(Saved data entries)

:::::

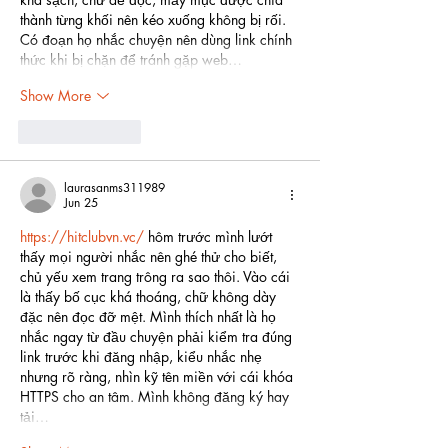
thành từng khối nên kéo xuống không bị rối. 
Có đoạn họ nhắc chuyện nên dùng link chính 
thức khi bị chặn để tránh gặp web…
Show More
Like
Reply
laurasanms311989
Jun 25
https://hitclubvn.vc/
 hôm trước mình lướt 
thấy mọi người nhắc nên ghé thử cho biết, 
chủ yếu xem trang trông ra sao thôi. Vào cái 
là thấy bố cục khá thoáng, chữ không dày 
đặc nên đọc đỡ mệt. Mình thích nhất là họ 
nhắc ngay từ đầu chuyện phải kiểm tra đúng 
link trước khi đăng nhập, kiểu nhắc nhẹ 
nhưng rõ ràng, nhìn kỹ tên miền với cái khóa 
HTTPS cho an tâm. Mình không đăng ký hay 
tải…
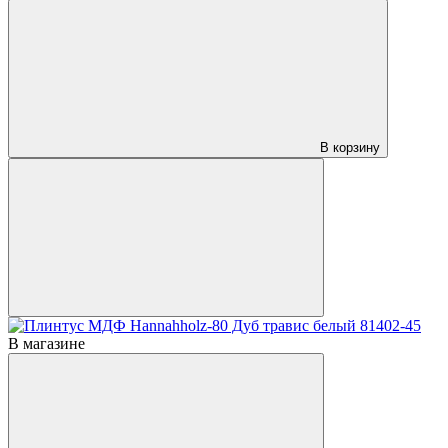
В корзину
В магазине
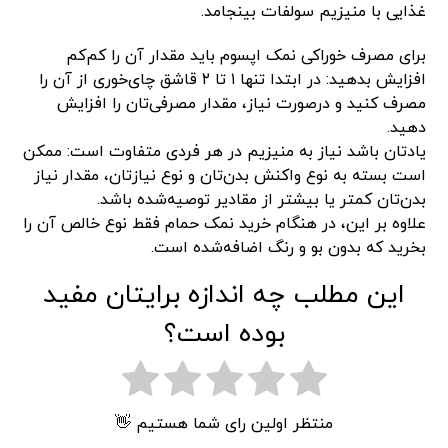
غذایی با منیزیم سولفات بینجامد.
برای مصرف خوراکی نمک اپسوم باید مقدار آن را کم‌کم
افزایش بدهید: در ابتدا تنها ۱ تا ۲ قاشق چای‌خوری از آن را
مصرف کنید و درصورت نیاز، مقدار مصرفی‌تان را افزایش
دهید.
یادتان باشد نیاز به منیزیم در هر فردی متفاوت است: ممکن
است بسته به نوع واکنش بدن‌تان و نوع نیازتان، مقدار نیاز
بدن‌تان کمتر یا بیشتر از مقادیر توصیه‌شده باشد.
علاوه‌ بر این، در هنگام خرید نمک حمام فقط نوع خالص آن را
بخرید که بدون بو و رنگ اضافه‌شده است.
این مطلب چه اندازه برایتان مفید
بوده است؟
منتظر اولین رای شما هستیم 👋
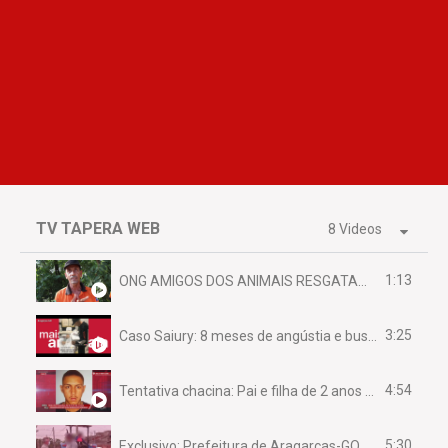
TV TAPERA WEB
8 Videos
1:13
ONG AMIGOS DOS ANIMAIS RESGATAM EMA FERIDA NA BR 070
3:25
Caso Saiury: 8 meses de angústia e busca por justiça
4:54
Tentativa chacina: Pai e filha de 2 anos assassinados em casa enquanto dormiam
5:30
Exclusivo: Prefeitura de Aragarças-GO sob suspeita de desviar maquinário público para uso privado.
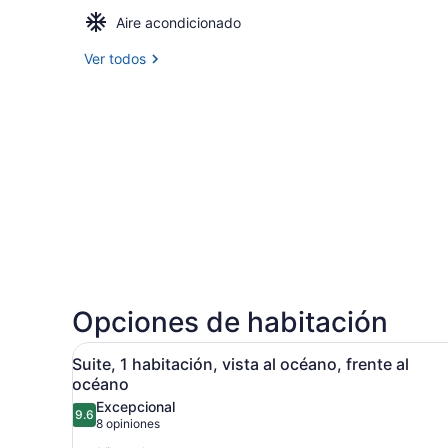
Aire acondicionado
Ver todos
Opciones de habitación
Abrir
Habitación de hotel con dos 
7
Suite, 1 habitación, vista al océano, frente al
todas
océano
las
Excepcional
9.6
fotos
9.6 de 10
(8
8 opiniones
de
opiniones)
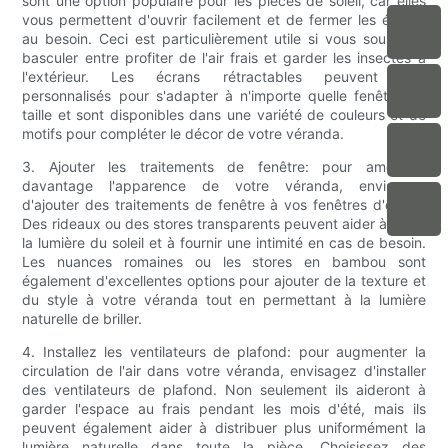
sont une option populaire pour les pièces de soleil, car elles
vous permettent d'ouvrir facilement et de fermer les écrans
au besoin. Ceci est particulièrement utile si vous souhaitez
basculer entre profiter de l'air frais et garder les insectes à
l'extérieur. Les écrans rétractables peuvent être
personnalisés pour s'adapter à n'importe quelle fenêtre de
taille et sont disponibles dans une variété de couleurs et de
motifs pour compléter le décor de votre véranda.
3. Ajouter les traitements de fenêtre: pour améliorer
davantage l'apparence de votre véranda, envisagez
d'ajouter des traitements de fenêtre à vos fenêtres d'écran.
Des rideaux ou des stores transparents peuvent aider à filtrer
la lumière du soleil et à fournir une intimité en cas de besoin.
Les nuances romaines ou les stores en bambou sont
également d'excellentes options pour ajouter de la texture et
du style à votre véranda tout en permettant à la lumière
naturelle de briller.
4. Installez les ventilateurs de plafond: pour augmenter la
circulation de l'air dans votre véranda, envisagez d'installer
des ventilateurs de plafond. Non seulement ils aideront à
garder l'espace au frais pendant les mois d'été, mais ils
peuvent également aider à distribuer plus uniformément la
lumière naturelle dans toute la pièce. Choisissez des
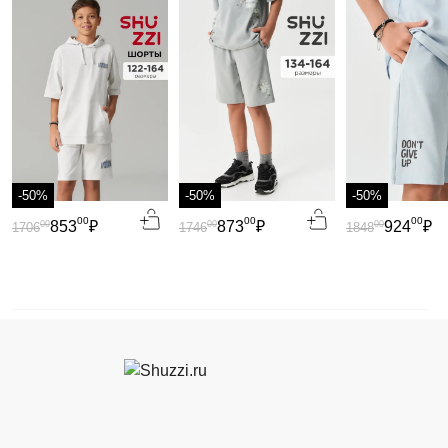
-50%
-50%
-50%
00
00
00
853
₽
873
₽
924
₽
00
00
00
1706
1746
1848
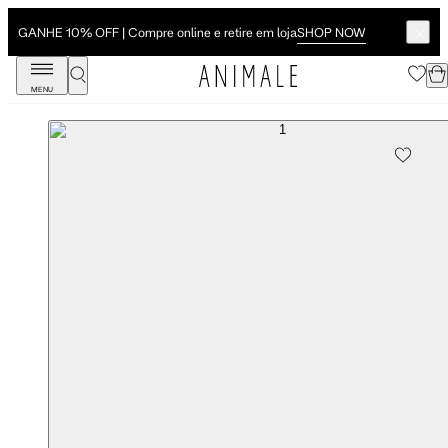
SHOP NOW
GANHE 10% OFF | Compre online e retire em loja
MENU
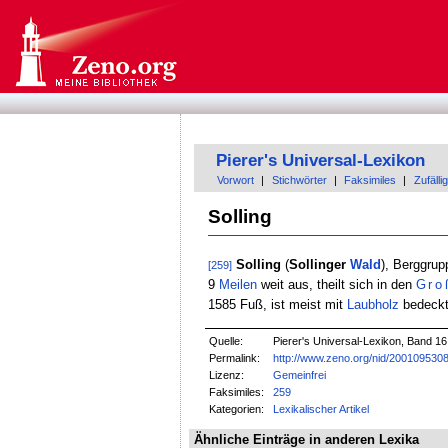
Pierer's Universal-Lexikon
Vorwort
|
Stichwörter
|
Faksimiles
|
Zufällig
Solling
Solling
(
Sollinger
Wald
), Berggru
[259]
9
Meilen
weit aus, theilt sich in den
Gro
1585 Fuß, ist meist mit
Laubholz
bedeckt,
Quelle:
Pierer's Universal-Lexikon, Band 16
Permalink:
http://www.zeno.org/nid/200109530
Lizenz:
Gemeinfrei
Faksimiles:
259
Kategorien:
Lexikalischer Artikel
Ähnliche Einträge in anderen Lexika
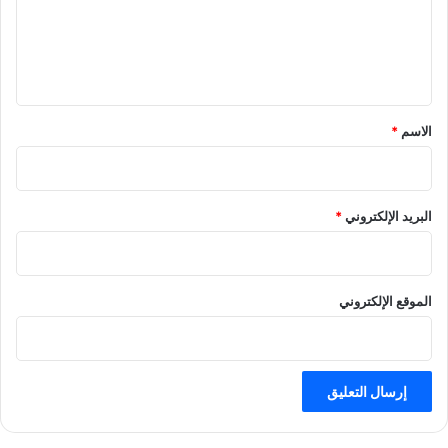
ع
ل
ي
ق
*
الاسم
*
البريد الإلكتروني
*
الموقع الإلكتروني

:::::

Copy, exactly and only, the lines above that begin with the one containing "au besoin. Ceci" and finish with the one containing "garder l'espace au".

### Task response
au besoin. Ceci est particulièrement utile si vous souhaitez
basculer entre profiter de l'air frais et garder les insectes à
l'extérieur. Les écrans rétractables peuvent être
personnalisés pour s'adapter à n'importe quelle fenêtre de
taille et sont disponibles dans une variété de couleurs et de
motifs pour compléter le décor de votre véranda.
3. Ajouter les traitements de fenêtre: pour améliorer
davantage l'apparence de votre véranda, envisagez
d'ajouter des traitements de fenêtre à vos fenêtres d'écran.
Des rideaux ou des stores transparents peuvent aider à filtrer
la lumière du soleil et à fournir une intimité en cas de besoin.
Les nuances romaines ou les stores en bambou sont
également d'excellentes options pour ajouter de la texture et
du style à votre véranda tout en permettant à la lumière
naturelle de briller.
4. Installez les ventilateurs de plafond: pour augmenter la
circulation de l'air dans votre véranda, envisagez d'installer
des ventilateurs de plafond. Non seulement ils aideront à
garder l'espace au frais pendant les mois d'été, mais ils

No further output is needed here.